Когда дело доходит до подростка (у всех нас), есть определенная удовлетворительная ирония, чтобы бросить запреты и вызовы. Когда вы говорите подростку, что она не может или не должна читать определенную книгу, этот ребенок только захочет отследить эту книгу и поедать ее намного быстрее.

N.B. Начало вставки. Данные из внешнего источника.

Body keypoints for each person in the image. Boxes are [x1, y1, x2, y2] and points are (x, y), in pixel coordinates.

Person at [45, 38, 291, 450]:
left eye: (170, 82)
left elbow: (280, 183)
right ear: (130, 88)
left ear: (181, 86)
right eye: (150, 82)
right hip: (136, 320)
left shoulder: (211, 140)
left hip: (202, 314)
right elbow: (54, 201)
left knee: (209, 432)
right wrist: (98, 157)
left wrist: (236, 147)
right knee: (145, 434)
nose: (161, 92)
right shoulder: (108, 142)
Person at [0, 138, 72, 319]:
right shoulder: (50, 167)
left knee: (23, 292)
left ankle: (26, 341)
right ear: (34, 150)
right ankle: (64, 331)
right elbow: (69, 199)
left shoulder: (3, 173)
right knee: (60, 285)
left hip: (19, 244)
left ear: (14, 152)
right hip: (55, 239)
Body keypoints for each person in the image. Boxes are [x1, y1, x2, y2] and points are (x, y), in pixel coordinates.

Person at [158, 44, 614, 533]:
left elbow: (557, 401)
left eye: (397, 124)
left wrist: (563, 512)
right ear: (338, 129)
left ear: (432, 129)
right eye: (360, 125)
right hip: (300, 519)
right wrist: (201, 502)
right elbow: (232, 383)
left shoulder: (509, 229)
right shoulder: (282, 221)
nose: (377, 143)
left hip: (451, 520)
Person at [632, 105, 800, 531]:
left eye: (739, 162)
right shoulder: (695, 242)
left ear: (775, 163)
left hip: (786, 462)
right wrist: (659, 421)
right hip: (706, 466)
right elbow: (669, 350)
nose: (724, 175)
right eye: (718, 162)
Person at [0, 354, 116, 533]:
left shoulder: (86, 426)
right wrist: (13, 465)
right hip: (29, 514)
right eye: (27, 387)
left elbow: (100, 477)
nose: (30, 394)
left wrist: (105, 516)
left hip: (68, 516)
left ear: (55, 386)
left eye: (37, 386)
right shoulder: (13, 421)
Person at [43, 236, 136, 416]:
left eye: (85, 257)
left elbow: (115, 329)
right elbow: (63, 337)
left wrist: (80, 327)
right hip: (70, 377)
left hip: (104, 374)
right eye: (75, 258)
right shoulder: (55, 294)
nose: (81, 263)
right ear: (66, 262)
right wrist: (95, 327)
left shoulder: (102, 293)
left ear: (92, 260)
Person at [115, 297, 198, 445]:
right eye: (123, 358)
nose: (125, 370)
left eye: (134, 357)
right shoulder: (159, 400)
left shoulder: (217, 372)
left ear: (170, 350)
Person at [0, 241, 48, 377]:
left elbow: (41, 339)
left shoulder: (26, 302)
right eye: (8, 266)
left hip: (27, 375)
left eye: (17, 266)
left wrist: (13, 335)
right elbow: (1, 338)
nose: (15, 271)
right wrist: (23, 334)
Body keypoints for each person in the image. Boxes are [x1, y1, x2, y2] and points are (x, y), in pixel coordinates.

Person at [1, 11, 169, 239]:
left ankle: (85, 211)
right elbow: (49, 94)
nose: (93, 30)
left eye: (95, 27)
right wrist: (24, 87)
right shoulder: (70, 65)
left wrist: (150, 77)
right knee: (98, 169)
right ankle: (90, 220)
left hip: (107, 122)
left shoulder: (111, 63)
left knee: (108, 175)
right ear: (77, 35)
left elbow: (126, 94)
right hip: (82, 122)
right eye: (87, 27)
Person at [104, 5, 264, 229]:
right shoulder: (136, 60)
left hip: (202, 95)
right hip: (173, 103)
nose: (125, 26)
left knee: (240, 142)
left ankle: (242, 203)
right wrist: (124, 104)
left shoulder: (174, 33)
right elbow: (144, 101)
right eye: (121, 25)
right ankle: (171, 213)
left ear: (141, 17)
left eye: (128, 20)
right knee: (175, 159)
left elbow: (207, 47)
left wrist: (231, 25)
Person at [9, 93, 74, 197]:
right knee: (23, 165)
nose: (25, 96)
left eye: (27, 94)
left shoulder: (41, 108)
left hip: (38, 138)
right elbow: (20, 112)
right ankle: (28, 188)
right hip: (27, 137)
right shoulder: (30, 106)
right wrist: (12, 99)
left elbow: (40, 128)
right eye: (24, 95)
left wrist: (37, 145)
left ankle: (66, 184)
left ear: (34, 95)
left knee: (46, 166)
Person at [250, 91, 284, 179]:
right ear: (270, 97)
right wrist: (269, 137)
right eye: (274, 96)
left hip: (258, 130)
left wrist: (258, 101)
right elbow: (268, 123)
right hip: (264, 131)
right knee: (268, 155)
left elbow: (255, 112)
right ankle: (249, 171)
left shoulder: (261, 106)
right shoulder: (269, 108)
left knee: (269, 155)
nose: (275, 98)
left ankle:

К тому времени, как они окончили среднюю школу, каждый из них читал по крайней мере десяток книг, которые чаще всего оспаривались в Соединенных Штатах. Я сохраняю несколько своих текстов на своей книжной полке – полные карандашом на полях и предложениях, выделенные розовым и зеленым на всем протяжении.

Вот их список.
1. Приключения Гекльберри Финна от Марка Твена
2. Ловец во ржи Дж. Д. Сэлинджером
3. Даритель Лоис Лоури
4. Goosebumps (серия) RL Stine
5. Анастасия Крупник (Серия) Лоис Лоури
6. Убить пересмешника Харпер Ли
7. Свет в чердаке Шел Сильверстейн
8. Лорд мух Уильяма Голдинга
9. Благослови меня, Ультима Рудольфо А. Анайя
10. Я знаю, почему птица в клетке поет Майя Анджелоу
11. Где Уолдо? Мартин Хэнфорд.

Американская библиотечная ассоциация объявила 26 сентября до 3 октября запрещенной книжной недели, посвященной свободе чтения. Проверьте это здесь.